### TASK TO COMPLETE
Please render every line of the records below as a Markdown table with the columns Row and Content, numbering each row and skipping any blank lines. Leave the pictures out of the table.

### RECORDS SUPPLIED
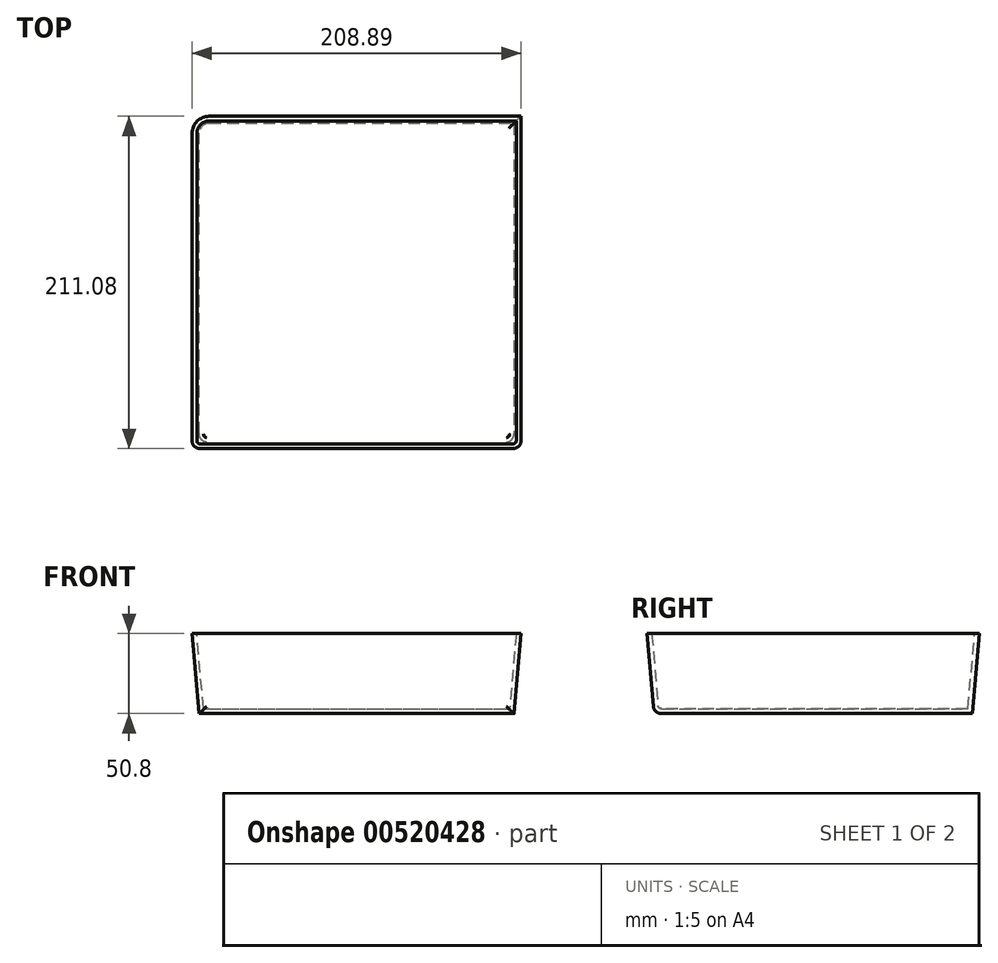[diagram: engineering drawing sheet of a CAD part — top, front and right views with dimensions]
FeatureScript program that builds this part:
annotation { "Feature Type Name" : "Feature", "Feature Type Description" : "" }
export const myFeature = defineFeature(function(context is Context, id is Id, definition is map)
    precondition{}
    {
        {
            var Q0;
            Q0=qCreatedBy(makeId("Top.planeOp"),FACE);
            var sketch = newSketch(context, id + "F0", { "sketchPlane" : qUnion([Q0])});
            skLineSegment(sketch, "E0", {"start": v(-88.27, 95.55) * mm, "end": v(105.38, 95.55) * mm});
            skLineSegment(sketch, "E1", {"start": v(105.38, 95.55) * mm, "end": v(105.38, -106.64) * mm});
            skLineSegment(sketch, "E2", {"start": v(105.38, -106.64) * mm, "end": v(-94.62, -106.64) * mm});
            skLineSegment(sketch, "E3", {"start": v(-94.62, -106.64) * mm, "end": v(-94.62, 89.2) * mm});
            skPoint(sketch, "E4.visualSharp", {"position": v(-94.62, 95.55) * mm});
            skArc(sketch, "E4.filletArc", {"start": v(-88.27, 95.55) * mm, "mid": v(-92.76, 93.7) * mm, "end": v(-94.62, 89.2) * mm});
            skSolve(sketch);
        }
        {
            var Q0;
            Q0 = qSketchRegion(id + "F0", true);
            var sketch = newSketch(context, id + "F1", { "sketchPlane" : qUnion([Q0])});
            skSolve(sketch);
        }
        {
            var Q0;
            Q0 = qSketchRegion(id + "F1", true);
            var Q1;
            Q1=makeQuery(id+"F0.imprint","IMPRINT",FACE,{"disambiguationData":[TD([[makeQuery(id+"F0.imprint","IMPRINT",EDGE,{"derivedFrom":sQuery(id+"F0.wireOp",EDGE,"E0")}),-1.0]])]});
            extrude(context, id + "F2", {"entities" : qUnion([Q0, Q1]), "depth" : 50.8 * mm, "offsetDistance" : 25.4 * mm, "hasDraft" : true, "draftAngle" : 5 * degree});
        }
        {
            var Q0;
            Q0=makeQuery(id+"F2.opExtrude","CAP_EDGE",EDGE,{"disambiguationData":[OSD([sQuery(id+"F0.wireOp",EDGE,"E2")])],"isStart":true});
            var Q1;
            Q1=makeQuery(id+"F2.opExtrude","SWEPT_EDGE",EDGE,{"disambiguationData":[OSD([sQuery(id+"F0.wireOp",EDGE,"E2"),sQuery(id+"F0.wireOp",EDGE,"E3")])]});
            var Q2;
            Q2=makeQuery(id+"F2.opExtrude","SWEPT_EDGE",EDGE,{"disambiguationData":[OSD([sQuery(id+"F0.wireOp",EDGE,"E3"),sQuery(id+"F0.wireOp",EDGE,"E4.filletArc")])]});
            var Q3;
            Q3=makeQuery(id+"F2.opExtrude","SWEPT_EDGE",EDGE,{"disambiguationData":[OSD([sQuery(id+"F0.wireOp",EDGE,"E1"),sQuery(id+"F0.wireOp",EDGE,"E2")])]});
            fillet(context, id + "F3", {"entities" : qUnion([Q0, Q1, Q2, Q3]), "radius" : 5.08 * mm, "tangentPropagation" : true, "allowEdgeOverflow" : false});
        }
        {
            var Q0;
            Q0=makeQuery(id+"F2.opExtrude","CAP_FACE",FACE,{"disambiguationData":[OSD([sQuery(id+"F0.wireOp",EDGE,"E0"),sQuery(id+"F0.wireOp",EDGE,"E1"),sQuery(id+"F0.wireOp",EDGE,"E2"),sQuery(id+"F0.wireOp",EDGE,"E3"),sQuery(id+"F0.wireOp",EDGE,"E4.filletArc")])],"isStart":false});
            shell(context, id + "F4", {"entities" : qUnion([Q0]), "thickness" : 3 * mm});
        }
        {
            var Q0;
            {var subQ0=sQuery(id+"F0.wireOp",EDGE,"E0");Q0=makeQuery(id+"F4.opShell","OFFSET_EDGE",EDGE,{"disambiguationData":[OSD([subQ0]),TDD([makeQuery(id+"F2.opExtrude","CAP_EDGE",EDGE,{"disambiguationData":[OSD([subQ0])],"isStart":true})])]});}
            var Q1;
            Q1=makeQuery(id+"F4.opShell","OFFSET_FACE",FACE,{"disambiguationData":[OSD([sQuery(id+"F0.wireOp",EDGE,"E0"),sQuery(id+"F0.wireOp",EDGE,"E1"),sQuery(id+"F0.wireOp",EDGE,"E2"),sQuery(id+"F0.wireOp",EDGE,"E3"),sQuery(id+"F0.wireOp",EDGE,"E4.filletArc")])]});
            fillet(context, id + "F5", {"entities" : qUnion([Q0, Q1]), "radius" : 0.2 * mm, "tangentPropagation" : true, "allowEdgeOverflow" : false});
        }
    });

### IN RESPONSE
| Row | Content |
|---|---|
| 1 | [diagram: engineering drawing sheet of a CAD part — top, front and right views with dimensions] |
| 2 | FeatureScript program that builds this part: |
| 3 | annotation { "Feature Type Name" : "Feature", "Feature Type Description" : "" } |
| 4 | export const myFeature = defineFeature(function(context is Context, id is Id, definition is map) |
| 5 |     precondition{} |
| 6 |     { |
| 7 |         { |
| 8 |             var Q0; |
| 9 |             Q0=qCreatedBy(makeId("Top.planeOp"),FACE); |
| 10 |             var sketch = newSketch(context, id + "F0", { "sketchPlane" : qUnion([Q0])}); |
| 11 |             skLineSegment(sketch, "E0", {"start": v(-88.27, 95.55) * mm, "end": v(105.38, 95.55) * mm}); |
| 12 |             skLineSegment(sketch, "E1", {"start": v(105.38, 95.55) * mm, "end": v(105.38, -106.64) * mm}); |
| 13 |             skLineSegment(sketch, "E2", {"start": v(105.38, -106.64) * mm, "end": v(-94.62, -106.64) * mm}); |
| 14 |             skLineSegment(sketch, "E3", {"start": v(-94.62, -106.64) * mm, "end": v(-94.62, 89.2) * mm}); |
| 15 |             skPoint(sketch, "E4.visualSharp", {"position": v(-94.62, 95.55) * mm}); |
| 16 |             skArc(sketch, "E4.filletArc", {"start": v(-88.27, 95.55) * mm, "mid": v(-92.76, 93.7) * mm, "end": v(-94.62, 89.2) * mm}); |
| 17 |             skSolve(sketch); |
| 18 |         } |
| 19 |         { |
| 20 |             var Q0; |
| 21 |             Q0 = qSketchRegion(id + "F0", true); |
| 22 |             var sketch = newSketch(context, id + "F1", { "sketchPlane" : qUnion([Q0])}); |
| 23 |             skSolve(sketch); |
| 24 |         } |
| 25 |         { |
| 26 |             var Q0; |
| 27 |             Q0 = qSketchRegion(id + "F1", true); |
| 28 |             var Q1; |
| 29 |             Q1=makeQuery(id+"F0.imprint","IMPRINT",FACE,{"disambiguationData":[TD([[makeQuery(id+"F0.imprint","IMPRINT",EDGE,{"derivedFrom":sQuery(id+"F0.wireOp",EDGE,"E0")}),-1.0]])]}); |
| 30 |             extrude(context, id + "F2", {"entities" : qUnion([Q0, Q1]), "depth" : 50.8 * mm, "offsetDistance" : 25.4 * mm, "hasDraft" : true, "draftAngle" : 5 * degree}); |
| 31 |         } |
| 32 |         { |
| 33 |             var Q0; |
| 34 |             Q0=makeQuery(id+"F2.opExtrude","CAP_EDGE",EDGE,{"disambiguationData":[OSD([sQuery(id+"F0.wireOp",EDGE,"E2")])],"isStart":true}); |
| 35 |             var Q1; |
| 36 |             Q1=makeQuery(id+"F2.opExtrude","SWEPT_EDGE",EDGE,{"disambiguationData":[OSD([sQuery(id+"F0.wireOp",EDGE,"E2"),sQuery(id+"F0.wireOp",EDGE,"E3")])]}); |
| 37 |             var Q2; |
| 38 |             Q2=makeQuery(id+"F2.opExtrude","SWEPT_EDGE",EDGE,{"disambiguationData":[OSD([sQuery(id+"F0.wireOp",EDGE,"E3"),sQuery(id+"F0.wireOp",EDGE,"E4.filletArc")])]}); |
| 39 |             var Q3; |
| 40 |             Q3=makeQuery(id+"F2.opExtrude","SWEPT_EDGE",EDGE,{"disambiguationData":[OSD([sQuery(id+"F0.wireOp",EDGE,"E1"),sQuery(id+"F0.wireOp",EDGE,"E2")])]}); |
| 41 |             fillet(context, id + "F3", {"entities" : qUnion([Q0, Q1, Q2, Q3]), "radius" : 5.08 * mm, "tangentPropagation" : true, "allowEdgeOverflow" : false}); |
| 42 |         } |
| 43 |         { |
| 44 |             var Q0; |
| 45 |             Q0=makeQuery(id+"F2.opExtrude","CAP_FACE",FACE,{"disambiguationData":[OSD([sQuery(id+"F0.wireOp",EDGE,"E0"),sQuery(id+"F0.wireOp",EDGE,"E1"),sQuery(id+"F0.wireOp",EDGE,"E2"),sQuery(id+"F0.wireOp",EDGE,"E3"),sQuery(id+"F0.wireOp",EDGE,"E4.filletArc")])],"isStart":false}); |
| 46 |             shell(context, id + "F4", {"entities" : qUnion([Q0]), "thickness" : 3 * mm}); |
| 47 |         } |
| 48 |         { |
| 49 |             var Q0; |
| 50 |             {var subQ0=sQuery(id+"F0.wireOp",EDGE,"E0");Q0=makeQuery(id+"F4.opShell","OFFSET_EDGE",EDGE,{"disambiguationData":[OSD([subQ0]),TDD([makeQuery(id+"F2.opExtrude","CAP_EDGE",EDGE,{"disambiguationData":[OSD([subQ0])],"isStart":true})])]});} |
| 51 |             var Q1; |
| 52 |             Q1=makeQuery(id+"F4.opShell","OFFSET_FACE",FACE,{"disambiguationData":[OSD([sQuery(id+"F0.wireOp",EDGE,"E0"),sQuery(id+"F0.wireOp",EDGE,"E1"),sQuery(id+"F0.wireOp",EDGE,"E2"),sQuery(id+"F0.wireOp",EDGE,"E3"),sQuery(id+"F0.wireOp",EDGE,"E4.filletArc")])]}); |
| 53 |             fillet(context, id + "F5", {"entities" : qUnion([Q0, Q1]), "radius" : 0.2 * mm, "tangentPropagation" : true, "allowEdgeOverflow" : false}); |
| 54 |         } |
| 55 |     }); |